Autre problème de taille : les différences de statut et de modèle économique. La prise en charge des soins par l'Assurance-maladie relève de « deux échelles tarifaires différentes », notamment parce que le coût des soins dispensés dans les établissements du public et du privé non lucratif « intègre la rémunération des médecins salariés ». Dans le privé lucratif, les honoraires des médecins sont pris en charge séparément.
D’autre part, les ressources des hôpitaux publics sont constituées d'une part croissante de dotations (forfaitaires) de l'Assurance-maladie. Des ressources dont les cliniques « ne bénéficient pas ou de manière marginale », relève la Cour.
Bref, la conception historique du « service public hospitalier », réservée à l'origine aux établissements publics, s'est « brouillée ». À l’image aussi des PH qui peuvent exercer au sein de l'hôpital une activité libérale avec dépassement d'honoraires. Raison pour laquelle la Cour exige une « clarification ».
Changer le service public hospitalier
La Cour considère que l'administration pourrait contraindre opérateurs et praticiens à coopérer davantage. Les sages militent pour une « réactualisation » du concept de « service public hospitalier ». Il était initialement assuré par les établissements publics et privés non lucratifs « participant au service public hospitalier » (PSPH), auquel les établissements privés lucratifs pouvaient contribuer dans le cadre de « concessions ». Mais à la faveur des réformes, ce service public hospitalier exclut aujourd’hui de fait le privé lucratif, déplore la Cour.
Or, « lorsque cela est utile dans les territoires, les cliniques privées pourraient répondre à des besoins de prise en charge tels que définis par les ARS, toujours sous contrôle public, dans un cadre contractualisé », plaide Pierre Moscovici. Et d’ajouter que ces contrats pourraient prendre en compte « les critères adaptés des patients, la permanence des soins et l’égalité d’accès correspondant aux exigences du service public ».
PDS obligatoire ?
Il ne s’agit pas de « suggérer la privatisation de l’hôpital », mais « d’intégrer les établissements de service privé à but lucratif dans le service public », se défend la Cour des comptes. Autrement dit, il s’agirait de « confier au privé, dans des conditions extrêmement précises, des missions de service public ».

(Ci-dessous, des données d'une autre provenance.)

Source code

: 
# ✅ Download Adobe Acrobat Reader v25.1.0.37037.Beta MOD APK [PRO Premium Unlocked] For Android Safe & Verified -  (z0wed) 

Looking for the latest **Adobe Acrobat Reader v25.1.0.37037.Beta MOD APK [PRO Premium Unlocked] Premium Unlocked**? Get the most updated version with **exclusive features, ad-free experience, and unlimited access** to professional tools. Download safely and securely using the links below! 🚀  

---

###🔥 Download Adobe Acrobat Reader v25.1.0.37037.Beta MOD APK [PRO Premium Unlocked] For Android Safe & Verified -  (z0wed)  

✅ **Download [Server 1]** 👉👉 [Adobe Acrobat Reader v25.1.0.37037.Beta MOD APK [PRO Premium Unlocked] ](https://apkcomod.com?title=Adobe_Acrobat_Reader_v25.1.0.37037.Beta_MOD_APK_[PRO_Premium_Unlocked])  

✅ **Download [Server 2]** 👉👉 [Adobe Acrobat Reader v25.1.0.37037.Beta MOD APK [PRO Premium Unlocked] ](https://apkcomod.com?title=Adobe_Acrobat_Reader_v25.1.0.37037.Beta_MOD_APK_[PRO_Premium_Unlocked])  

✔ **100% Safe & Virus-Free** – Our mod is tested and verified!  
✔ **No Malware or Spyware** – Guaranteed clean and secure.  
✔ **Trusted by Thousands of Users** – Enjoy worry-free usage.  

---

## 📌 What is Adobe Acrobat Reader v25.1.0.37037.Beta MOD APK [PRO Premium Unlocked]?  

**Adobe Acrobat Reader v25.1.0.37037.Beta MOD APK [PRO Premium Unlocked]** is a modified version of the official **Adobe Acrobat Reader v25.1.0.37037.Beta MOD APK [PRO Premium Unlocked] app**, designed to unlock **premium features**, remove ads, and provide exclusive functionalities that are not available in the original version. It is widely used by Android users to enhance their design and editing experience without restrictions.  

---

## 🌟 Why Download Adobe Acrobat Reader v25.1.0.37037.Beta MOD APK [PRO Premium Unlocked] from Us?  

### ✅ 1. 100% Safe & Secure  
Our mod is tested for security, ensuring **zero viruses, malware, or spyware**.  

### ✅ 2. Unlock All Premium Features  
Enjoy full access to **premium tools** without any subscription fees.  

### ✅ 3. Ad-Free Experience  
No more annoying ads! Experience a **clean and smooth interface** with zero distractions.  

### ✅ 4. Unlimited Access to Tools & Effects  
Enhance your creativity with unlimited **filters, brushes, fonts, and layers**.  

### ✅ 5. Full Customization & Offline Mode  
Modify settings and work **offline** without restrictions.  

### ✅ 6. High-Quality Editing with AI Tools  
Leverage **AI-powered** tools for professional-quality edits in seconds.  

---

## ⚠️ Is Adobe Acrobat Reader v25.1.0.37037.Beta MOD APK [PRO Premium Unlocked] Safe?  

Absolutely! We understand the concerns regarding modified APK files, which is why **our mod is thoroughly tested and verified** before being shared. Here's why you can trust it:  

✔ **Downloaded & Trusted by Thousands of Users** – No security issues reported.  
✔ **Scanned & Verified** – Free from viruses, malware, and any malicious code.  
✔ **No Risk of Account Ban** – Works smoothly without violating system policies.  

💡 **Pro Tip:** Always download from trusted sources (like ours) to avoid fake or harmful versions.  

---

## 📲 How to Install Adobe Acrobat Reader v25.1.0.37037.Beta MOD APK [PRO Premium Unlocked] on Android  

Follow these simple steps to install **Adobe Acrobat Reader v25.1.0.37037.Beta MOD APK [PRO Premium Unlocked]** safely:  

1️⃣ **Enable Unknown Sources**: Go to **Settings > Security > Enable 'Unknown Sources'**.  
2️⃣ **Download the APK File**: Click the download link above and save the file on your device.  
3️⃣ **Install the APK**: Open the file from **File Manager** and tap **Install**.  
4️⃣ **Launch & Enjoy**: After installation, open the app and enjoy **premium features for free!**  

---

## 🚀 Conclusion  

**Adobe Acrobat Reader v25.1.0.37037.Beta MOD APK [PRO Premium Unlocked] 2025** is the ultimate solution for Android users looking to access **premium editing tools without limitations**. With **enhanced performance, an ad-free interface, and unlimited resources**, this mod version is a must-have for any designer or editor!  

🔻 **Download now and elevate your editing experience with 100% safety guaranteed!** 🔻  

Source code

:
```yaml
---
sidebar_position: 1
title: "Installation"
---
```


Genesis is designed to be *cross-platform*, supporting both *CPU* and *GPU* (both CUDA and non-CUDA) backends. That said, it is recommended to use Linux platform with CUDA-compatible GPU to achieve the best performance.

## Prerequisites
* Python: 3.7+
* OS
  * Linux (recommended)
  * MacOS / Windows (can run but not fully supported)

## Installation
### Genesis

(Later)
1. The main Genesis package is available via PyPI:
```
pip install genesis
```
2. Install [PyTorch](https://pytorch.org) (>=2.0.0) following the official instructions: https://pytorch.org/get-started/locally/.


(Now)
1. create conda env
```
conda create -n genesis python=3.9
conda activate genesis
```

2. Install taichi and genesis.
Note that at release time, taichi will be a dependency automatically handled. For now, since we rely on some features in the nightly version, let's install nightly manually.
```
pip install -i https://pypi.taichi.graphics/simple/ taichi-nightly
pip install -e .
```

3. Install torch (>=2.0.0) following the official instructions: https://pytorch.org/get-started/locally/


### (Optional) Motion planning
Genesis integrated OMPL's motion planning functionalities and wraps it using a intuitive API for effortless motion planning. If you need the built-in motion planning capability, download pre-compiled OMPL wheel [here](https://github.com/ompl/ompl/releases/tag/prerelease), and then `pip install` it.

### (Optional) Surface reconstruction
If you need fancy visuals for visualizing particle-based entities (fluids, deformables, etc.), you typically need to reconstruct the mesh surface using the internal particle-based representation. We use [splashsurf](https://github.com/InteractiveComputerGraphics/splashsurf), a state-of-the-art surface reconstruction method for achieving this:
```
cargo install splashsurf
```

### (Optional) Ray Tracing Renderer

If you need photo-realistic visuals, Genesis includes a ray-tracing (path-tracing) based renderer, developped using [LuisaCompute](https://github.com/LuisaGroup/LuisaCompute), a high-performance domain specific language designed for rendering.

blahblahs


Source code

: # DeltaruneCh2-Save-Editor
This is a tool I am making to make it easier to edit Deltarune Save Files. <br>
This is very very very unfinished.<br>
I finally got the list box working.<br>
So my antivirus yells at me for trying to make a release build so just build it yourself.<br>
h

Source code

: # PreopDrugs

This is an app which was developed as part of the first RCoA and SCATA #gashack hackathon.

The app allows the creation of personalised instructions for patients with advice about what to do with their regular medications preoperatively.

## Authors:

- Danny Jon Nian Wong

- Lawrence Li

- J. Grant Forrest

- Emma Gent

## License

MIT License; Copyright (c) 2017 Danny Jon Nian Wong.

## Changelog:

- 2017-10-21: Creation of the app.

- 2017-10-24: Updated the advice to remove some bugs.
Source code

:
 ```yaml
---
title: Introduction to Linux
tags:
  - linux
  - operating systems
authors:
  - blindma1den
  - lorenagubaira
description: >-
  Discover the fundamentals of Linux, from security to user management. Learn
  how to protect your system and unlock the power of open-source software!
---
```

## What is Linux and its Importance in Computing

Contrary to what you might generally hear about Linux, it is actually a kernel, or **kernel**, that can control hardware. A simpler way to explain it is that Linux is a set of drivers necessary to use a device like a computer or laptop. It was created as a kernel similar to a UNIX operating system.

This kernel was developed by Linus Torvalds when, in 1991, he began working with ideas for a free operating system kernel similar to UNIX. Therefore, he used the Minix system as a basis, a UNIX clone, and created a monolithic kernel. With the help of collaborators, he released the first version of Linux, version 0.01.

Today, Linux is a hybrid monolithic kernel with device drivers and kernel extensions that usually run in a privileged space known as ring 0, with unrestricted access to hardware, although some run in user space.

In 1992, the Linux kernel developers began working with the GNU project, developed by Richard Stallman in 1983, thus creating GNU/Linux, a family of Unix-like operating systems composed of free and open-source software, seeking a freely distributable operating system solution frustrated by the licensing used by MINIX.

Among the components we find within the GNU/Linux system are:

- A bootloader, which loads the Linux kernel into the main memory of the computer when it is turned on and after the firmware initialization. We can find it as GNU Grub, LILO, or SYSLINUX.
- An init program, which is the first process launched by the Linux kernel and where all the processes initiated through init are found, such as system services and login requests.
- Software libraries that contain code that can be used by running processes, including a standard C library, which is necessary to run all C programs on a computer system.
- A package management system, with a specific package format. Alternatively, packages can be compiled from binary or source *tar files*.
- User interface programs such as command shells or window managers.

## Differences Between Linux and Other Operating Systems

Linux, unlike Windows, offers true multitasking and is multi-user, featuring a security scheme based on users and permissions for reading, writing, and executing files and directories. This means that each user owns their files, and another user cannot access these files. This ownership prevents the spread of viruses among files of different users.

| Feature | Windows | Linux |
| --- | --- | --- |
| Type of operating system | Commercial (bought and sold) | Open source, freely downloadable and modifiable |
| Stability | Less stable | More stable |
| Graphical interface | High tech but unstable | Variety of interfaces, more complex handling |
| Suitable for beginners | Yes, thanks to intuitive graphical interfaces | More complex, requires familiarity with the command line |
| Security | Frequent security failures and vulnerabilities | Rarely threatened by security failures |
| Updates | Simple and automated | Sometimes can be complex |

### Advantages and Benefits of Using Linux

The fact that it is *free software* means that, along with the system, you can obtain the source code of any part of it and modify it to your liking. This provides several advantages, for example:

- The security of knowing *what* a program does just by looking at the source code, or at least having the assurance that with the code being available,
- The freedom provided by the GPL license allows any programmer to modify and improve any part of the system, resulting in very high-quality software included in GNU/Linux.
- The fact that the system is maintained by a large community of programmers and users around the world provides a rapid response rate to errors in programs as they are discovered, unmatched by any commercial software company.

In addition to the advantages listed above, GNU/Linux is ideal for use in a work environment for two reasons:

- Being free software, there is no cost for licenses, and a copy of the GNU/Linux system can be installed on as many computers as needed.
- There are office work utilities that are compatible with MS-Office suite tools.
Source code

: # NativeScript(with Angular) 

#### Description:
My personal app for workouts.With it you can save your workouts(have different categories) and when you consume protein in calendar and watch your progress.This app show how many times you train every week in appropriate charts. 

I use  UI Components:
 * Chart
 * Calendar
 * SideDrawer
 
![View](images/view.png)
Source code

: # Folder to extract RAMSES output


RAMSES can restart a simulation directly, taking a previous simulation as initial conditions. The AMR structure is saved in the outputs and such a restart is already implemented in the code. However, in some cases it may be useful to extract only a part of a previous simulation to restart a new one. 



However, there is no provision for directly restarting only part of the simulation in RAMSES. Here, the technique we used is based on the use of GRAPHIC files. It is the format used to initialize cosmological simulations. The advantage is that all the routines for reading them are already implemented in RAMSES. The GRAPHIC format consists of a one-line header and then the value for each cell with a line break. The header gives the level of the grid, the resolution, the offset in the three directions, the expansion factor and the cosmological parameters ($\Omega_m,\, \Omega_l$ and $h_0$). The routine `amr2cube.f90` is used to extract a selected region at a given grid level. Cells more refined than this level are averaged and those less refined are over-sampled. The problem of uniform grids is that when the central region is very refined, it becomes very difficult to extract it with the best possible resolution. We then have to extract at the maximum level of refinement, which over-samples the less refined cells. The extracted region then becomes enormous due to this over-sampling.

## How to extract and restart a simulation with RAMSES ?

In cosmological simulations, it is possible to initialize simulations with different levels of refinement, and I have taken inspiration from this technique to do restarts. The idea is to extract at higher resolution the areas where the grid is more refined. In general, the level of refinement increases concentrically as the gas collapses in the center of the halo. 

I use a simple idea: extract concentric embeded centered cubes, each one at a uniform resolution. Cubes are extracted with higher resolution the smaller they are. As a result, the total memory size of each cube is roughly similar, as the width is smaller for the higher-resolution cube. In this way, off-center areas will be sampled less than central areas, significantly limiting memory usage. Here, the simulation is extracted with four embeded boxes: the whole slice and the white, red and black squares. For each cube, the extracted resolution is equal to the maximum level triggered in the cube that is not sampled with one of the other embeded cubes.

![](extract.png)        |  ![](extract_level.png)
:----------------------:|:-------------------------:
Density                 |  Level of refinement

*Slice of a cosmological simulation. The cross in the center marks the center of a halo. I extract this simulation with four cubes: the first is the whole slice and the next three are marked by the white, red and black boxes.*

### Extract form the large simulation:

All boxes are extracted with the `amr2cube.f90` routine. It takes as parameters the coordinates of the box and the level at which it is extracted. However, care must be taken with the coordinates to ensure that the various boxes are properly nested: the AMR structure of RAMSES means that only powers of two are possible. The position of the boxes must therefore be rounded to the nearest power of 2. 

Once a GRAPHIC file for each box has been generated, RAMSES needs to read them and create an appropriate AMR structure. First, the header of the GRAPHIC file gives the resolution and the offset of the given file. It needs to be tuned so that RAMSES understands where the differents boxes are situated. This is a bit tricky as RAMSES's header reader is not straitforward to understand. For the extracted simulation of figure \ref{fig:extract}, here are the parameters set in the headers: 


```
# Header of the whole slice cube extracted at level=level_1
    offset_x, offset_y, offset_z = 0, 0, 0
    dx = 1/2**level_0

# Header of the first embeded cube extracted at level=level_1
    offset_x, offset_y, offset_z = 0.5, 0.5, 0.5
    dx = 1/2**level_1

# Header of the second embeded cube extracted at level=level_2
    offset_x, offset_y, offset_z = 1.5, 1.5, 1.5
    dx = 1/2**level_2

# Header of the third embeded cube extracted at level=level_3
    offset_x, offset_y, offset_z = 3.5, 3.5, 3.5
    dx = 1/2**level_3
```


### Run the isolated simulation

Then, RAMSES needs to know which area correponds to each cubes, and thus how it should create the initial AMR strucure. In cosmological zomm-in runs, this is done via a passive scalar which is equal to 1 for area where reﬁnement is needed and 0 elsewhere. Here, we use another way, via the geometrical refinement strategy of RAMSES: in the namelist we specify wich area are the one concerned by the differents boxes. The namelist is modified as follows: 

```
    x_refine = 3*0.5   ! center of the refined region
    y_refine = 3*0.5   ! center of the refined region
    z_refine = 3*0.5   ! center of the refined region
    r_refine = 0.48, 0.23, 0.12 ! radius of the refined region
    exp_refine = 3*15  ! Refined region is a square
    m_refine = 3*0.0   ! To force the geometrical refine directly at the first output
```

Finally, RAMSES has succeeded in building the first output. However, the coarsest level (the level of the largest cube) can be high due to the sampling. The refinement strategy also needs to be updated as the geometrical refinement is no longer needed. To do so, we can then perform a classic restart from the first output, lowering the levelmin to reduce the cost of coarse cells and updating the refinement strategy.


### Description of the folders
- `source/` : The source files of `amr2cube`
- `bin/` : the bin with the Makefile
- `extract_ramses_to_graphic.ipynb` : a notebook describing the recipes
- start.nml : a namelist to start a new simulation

Plus précisément, il s'agirait de conditionner la délivrance par les ARS des autorisations d'activités du privé au respect de plusieurs critères de service public hospitalier. Ces critères prendraient en compte, par exemple « la participation à la permanence des soins, les gardes et astreintes le week-end et en nuit profonde ». « Le reste à charge devra être égal à zéro » pour les patients, ajoute Pierre Moscovici.
S'agissant des praticiens, la Cour recommande de « rendre obligatoire la participation aux gardes et astreintes des praticiens exerçant en établissement de santé privés ». Et propose aussi « d'organiser la mutualisation territoriale » entre établissements des ressources en personnel soignant « pour la nuit, la fin de semaine, le mois d'août, les jours fériés et les fêtes de fin d'année ». Pierre Moscovici a conscience que cette recommandation provoquera « des émotions et des tensions » mais il considère qu'il n’y a pas d’autres solution. « La situation hospitalière est très tendue. Il faut donc fédérer les offres publiques et privées, les médecins salariés et les médecins libéraux. Il n'est plus possible que chacun continue de son côté ».